This lesson focuses on State & Persistence at the advanced level. Use it to move from definition to implementation-ready explanation.
Concept
Production state management requires schema evolution strategies (new fields with defaults so old checkpoints stay valid), time-travel debugging via get_state_history(), AsyncPostgresSaver for async compilation, and durable Store implementations for cross-thread memory. State schemas should be versioned like database schemas. The Store supports namespaced key-value with semantic search for agent memory systems.
Key Facts
- Time travel: graph.get_state_history(config) returns all checkpoints for a thread
- Fork: invoke with a past checkpoint_id in config to branch from that point
- Schema evolution: new fields must have defaults so old checkpoints remain valid
- AsyncPostgresSaver: required for async graph compilation in high-throughput production
- Checkpoint namespace: separates graph versions/subgraphs inside the same thread
- checkpoint_writes: stores per-task writes for retry-safe parallel recovery
Reference Implementation
from langgraph.checkpoint.postgres.aio import AsyncPostgresSaver
import asyncio
async def production_agent():
DB_URI = "postgresql://user:pass@host:5432/agents_db"
async with AsyncPostgresSaver.from_conn_string(DB_URI) as checkpointer:
await checkpointer.setup() # creates tables if not exist
app = graph.compile(checkpointer=checkpointer)
config = {"configurable": {"thread_id": "prod-789"}}
result = await app.ainvoke(
{"messages": [("user", "Start audit")]}, config
)
# Time-travel: inspect all checkpoints
history = [c async for c in app.aget_state_history(config)]
print(f"Total checkpoints: {len(history)}")
# Fork from a past checkpoint. Omit fresh input so prior messages are preserved.
past_config = {"configurable": {
"thread_id": "fork-789",
"checkpoint_ns": "audit-agent",
"checkpoint_id": history[2].config["configurable"]["checkpoint_id"]
}}
forked = await app.ainvoke(None, past_config)
Interview Q&A
Q1. How do you implement time-travel debugging in a production LangGraph system?
Use graph.get_state_history(config) to list all checkpoints for a thread. Each has a checkpoint_id and full state snapshot. To re-run from a specific point, invoke with that checkpoint_id in the config - LangGraph loads that snapshot and continues from there. In LangSmith Studio this is visual: click any step to fork and re-run.
Do not pass {"messages": []} when forking unless you intentionally want to add or overwrite input.

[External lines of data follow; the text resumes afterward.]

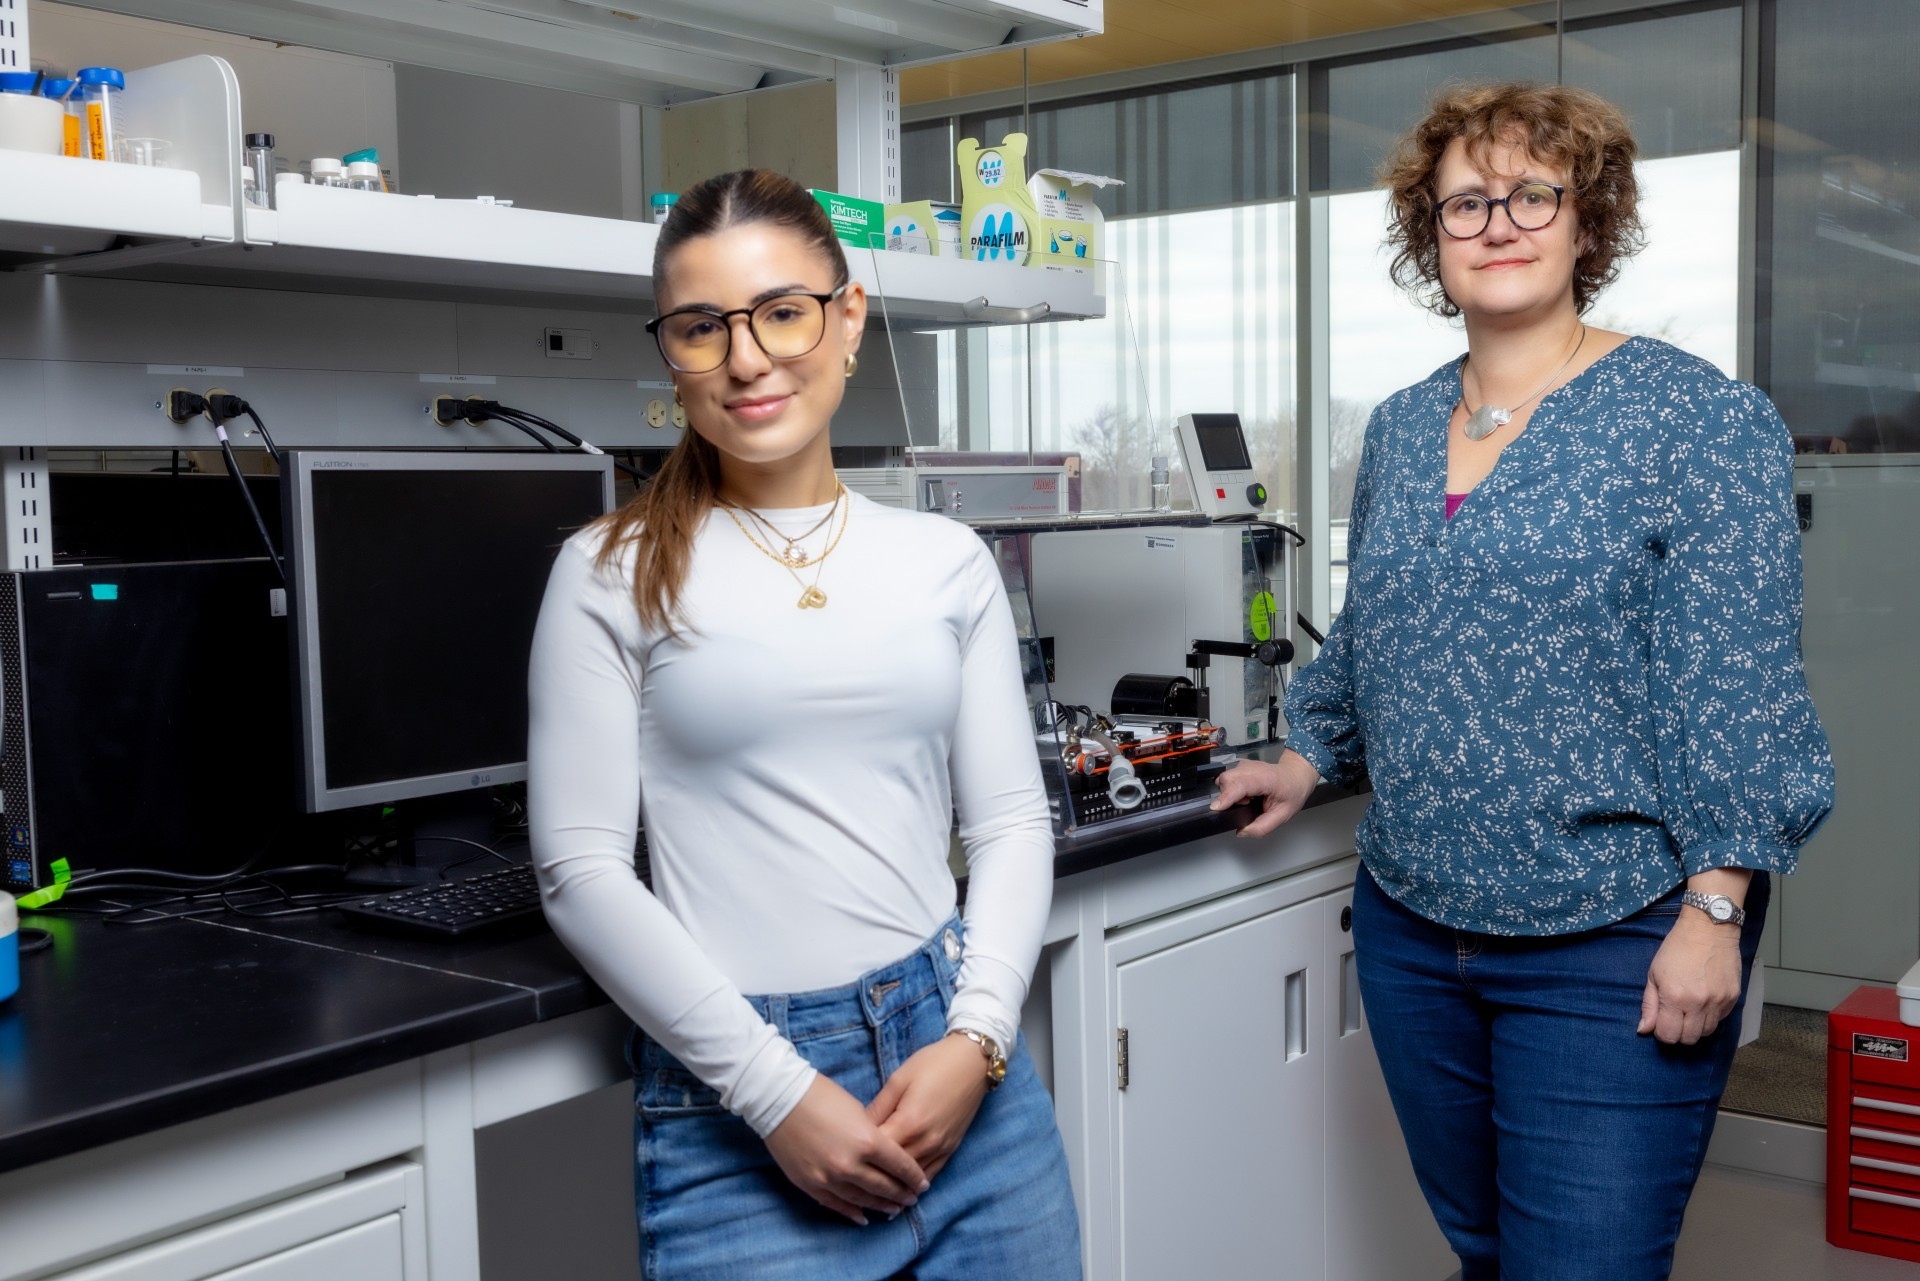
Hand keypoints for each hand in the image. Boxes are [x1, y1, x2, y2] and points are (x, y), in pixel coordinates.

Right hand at [764, 1073, 929, 1224]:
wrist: (779, 1098)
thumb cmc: (821, 1095)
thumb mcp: (857, 1111)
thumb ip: (872, 1136)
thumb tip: (882, 1154)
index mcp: (867, 1142)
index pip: (900, 1166)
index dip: (913, 1177)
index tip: (922, 1184)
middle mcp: (850, 1165)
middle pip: (884, 1187)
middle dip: (901, 1194)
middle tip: (912, 1199)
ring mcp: (829, 1178)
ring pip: (862, 1200)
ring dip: (880, 1206)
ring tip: (893, 1210)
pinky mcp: (810, 1184)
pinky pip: (836, 1204)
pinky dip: (852, 1212)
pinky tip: (863, 1217)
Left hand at [866, 1034, 990, 1184]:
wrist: (972, 1061)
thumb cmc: (932, 1064)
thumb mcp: (898, 1080)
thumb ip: (878, 1108)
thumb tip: (858, 1129)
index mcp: (909, 1124)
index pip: (877, 1152)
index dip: (859, 1156)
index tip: (845, 1156)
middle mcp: (926, 1142)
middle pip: (894, 1170)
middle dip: (874, 1175)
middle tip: (853, 1179)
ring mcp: (941, 1148)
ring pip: (912, 1178)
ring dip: (894, 1185)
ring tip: (874, 1193)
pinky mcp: (951, 1149)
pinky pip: (931, 1174)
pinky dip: (915, 1183)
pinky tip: (902, 1189)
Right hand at [1211, 749, 1319, 837]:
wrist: (1296, 775)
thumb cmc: (1292, 792)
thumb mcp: (1283, 815)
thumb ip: (1262, 827)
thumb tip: (1242, 831)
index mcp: (1266, 778)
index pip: (1241, 784)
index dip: (1227, 796)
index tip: (1217, 808)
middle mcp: (1252, 768)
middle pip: (1227, 779)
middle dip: (1228, 796)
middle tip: (1247, 804)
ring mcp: (1245, 765)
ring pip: (1224, 778)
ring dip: (1230, 793)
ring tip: (1248, 799)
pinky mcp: (1240, 767)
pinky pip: (1228, 778)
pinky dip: (1232, 788)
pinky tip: (1246, 793)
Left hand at [1638, 912, 1744, 1044]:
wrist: (1708, 929)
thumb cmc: (1676, 949)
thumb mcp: (1654, 974)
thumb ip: (1649, 1005)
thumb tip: (1644, 1030)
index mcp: (1674, 997)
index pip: (1668, 1035)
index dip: (1662, 1032)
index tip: (1662, 1022)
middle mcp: (1698, 1004)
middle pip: (1689, 1039)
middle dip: (1679, 1033)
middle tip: (1675, 1017)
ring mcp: (1718, 1002)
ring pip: (1706, 1033)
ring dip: (1695, 1026)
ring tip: (1689, 1010)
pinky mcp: (1733, 999)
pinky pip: (1720, 1020)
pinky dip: (1710, 1017)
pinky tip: (1704, 1002)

Pass None with the past checkpoint_id to resume from that checkpoint’s stored state; this preserves the message history.
Q2. How would you handle LangGraph state schema migrations in production?
Treat it like a database migration: add new fields with default values so old checkpoints remain valid, never rename or remove fields without a migration step, and version your state schema. For breaking changes, write a migration script that reads old checkpoints and re-saves them with the new schema via checkpointer.put().
Q3. What is the performance difference between MemorySaver and AsyncPostgresSaver?
MemorySaver has zero serialization overhead but is single-process and not fault-tolerant. AsyncPostgresSaver adds serialization, network RTT, and disk IO per checkpoint - typically 5 to 50ms depending on payload. Use asyncpg connection pooling, compress large state fields, and consider Redis for hot state with Postgres as the durable backup.
Q4. What tables should you expect from Postgres checkpointing?
Expect checkpoints for checkpoint metadata, checkpoint_blobs for serialized channel values, and checkpoint_writes for per-task writes within a super-step. The exact schema can change by package version, so run the saver setup/migration code that matches your installed langgraph-checkpoint-postgres version.
Q5. Why does checkpoint_ns matter for forks and subgraphs?
checkpoint_ns lets one thread hold separate histories for graph versions, assistants, or subgraphs. It prevents a fork or child graph from accidentally reading the wrong checkpoint lineage when several workflows share a thread_id.
Practice Task
Explain when this LangGraph pattern is safer than a linear chain, then name one production failure it prevents.